▸ **YOUR TASK**:
Your task is to output the listing word for word, with pictures excluded.

▸ **MATERIAL PROVIDED**:
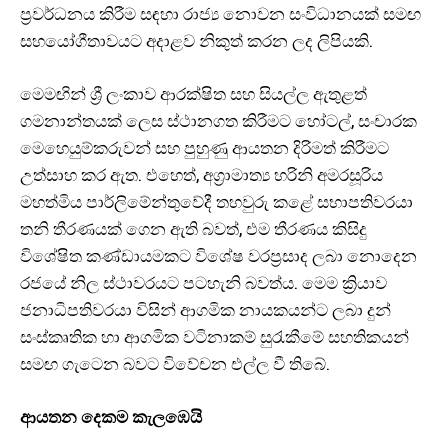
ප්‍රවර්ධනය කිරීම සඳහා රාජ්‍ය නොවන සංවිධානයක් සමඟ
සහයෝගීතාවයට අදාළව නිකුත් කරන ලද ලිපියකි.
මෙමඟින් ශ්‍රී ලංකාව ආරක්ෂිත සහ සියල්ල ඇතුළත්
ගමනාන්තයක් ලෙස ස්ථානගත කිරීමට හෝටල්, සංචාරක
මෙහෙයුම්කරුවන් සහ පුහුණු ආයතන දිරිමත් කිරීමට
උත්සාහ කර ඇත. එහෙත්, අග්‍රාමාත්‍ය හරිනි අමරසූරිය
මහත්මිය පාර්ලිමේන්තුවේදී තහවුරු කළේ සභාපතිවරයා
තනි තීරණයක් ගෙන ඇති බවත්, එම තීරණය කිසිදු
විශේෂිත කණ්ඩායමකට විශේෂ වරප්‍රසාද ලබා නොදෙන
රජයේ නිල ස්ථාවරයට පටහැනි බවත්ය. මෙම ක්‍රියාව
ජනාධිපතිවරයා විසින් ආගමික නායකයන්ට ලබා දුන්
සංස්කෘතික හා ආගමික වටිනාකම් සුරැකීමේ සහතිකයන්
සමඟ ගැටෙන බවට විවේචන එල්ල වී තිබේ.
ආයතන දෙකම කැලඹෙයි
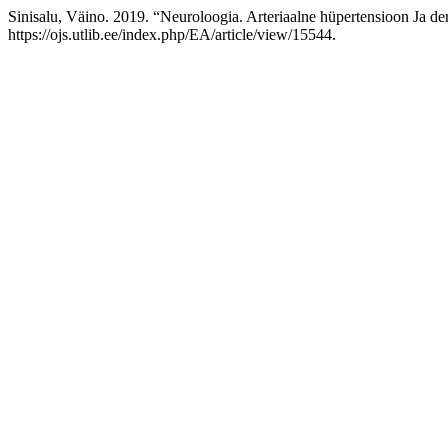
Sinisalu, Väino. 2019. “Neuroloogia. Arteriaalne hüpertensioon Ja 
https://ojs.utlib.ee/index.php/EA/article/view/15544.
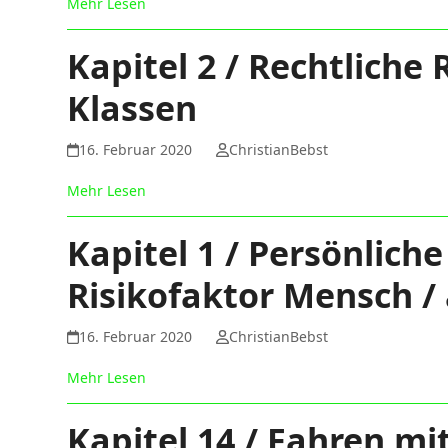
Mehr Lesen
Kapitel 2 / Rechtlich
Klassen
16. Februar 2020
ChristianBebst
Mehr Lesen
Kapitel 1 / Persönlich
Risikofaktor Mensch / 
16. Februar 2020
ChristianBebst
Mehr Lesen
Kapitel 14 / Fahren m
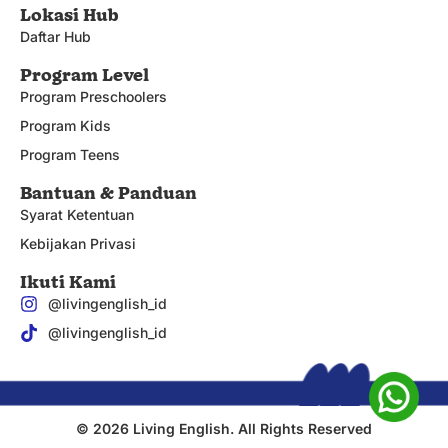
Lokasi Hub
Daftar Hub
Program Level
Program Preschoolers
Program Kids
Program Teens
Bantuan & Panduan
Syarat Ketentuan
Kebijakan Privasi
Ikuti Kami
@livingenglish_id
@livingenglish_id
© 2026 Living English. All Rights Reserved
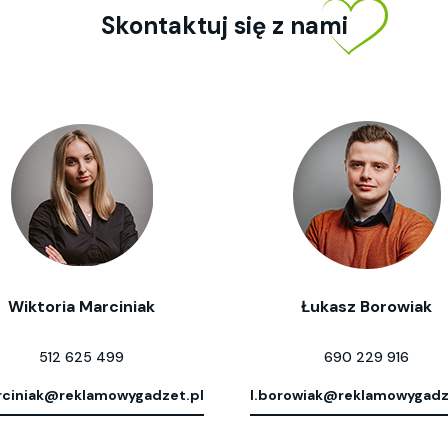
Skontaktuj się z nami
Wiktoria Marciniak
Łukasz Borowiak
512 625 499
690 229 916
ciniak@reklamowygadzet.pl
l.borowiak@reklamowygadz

▸ **EXERCISE SOLUTION**:
ප්‍රවර්ධනය කිරීම සඳහා රාජ්‍ය නොවන සංවිධානයක් සමඟ
සහයෝගීතාවයට අදාළව නිකුත් කරන ලද ලිපියකි.
මෙමඟින් ශ්‍රී ලංකාව ආරක්ෂිත සහ සියල්ල ඇතුළත්
ගමනාන්තයක් ලෙස ස්ථානගත කිරීමට හෝටල්, සංචාරක
මෙහෙයුම්කරුවන් සහ පුහුණු ආයතන දිරිමත් කිරීමට
උත්සාහ කර ඇත. එහෙත්, අග්‍රාමාත්‍ය හරිනි අමරසූරිය
මහත්මිය පාර්ලිමේන්තුවේදී තහවුරු කළේ සභාපතිවරයා
තනි තීරණයක් ගෙන ඇති බවත්, එම තීරණය කිසිදු
විශේෂිත කණ්ඩායමකට විශේෂ වරප්‍රසාද ලබා නොදෙන
රජයේ නිල ස්ථාවරයට පටහැනි බවත්ය. මෙම ක්‍රියාව
ජනාධිපතිවරයා විසින් ආගමික නායකයන්ට ලබා දුන්
සංස්කෘතික හා ආගමික වටිනාකම් සුරැකීමේ සහතිකයන්
සමඟ ගැටෙන බවට විවේචන එල්ල වී තිබේ.
ආයතන දෙකම කැලඹෙයි
Sinisalu, Väino. 2019. “Neuroloogia. Arteriaalne hüpertensioon Ja 
https://ojs.utlib.ee/index.php/EA/article/view/15544.
Mehr Lesen
Kapitel 2 / Rechtlich
Klassen
16. Februar 2020
ChristianBebst
Mehr Lesen
Kapitel 1 / Persönlich
Risikofaktor Mensch / 
16. Februar 2020
ChristianBebst
Mehr Lesen
Kapitel 14 / Fahren m
Lokasi Hub
Daftar Hub
Program Level
Program Preschoolers
Program Kids
Program Teens
Bantuan & Panduan
Syarat Ketentuan
Kebijakan Privasi
Ikuti Kami
@livingenglish_id
@livingenglish_id
© 2026 Living English. All Rights Reserved
Skontaktuj się z nami
Wiktoria Marciniak
Łukasz Borowiak
512 625 499
690 229 916
ciniak@reklamowygadzet.pl
l.borowiak@reklamowygadz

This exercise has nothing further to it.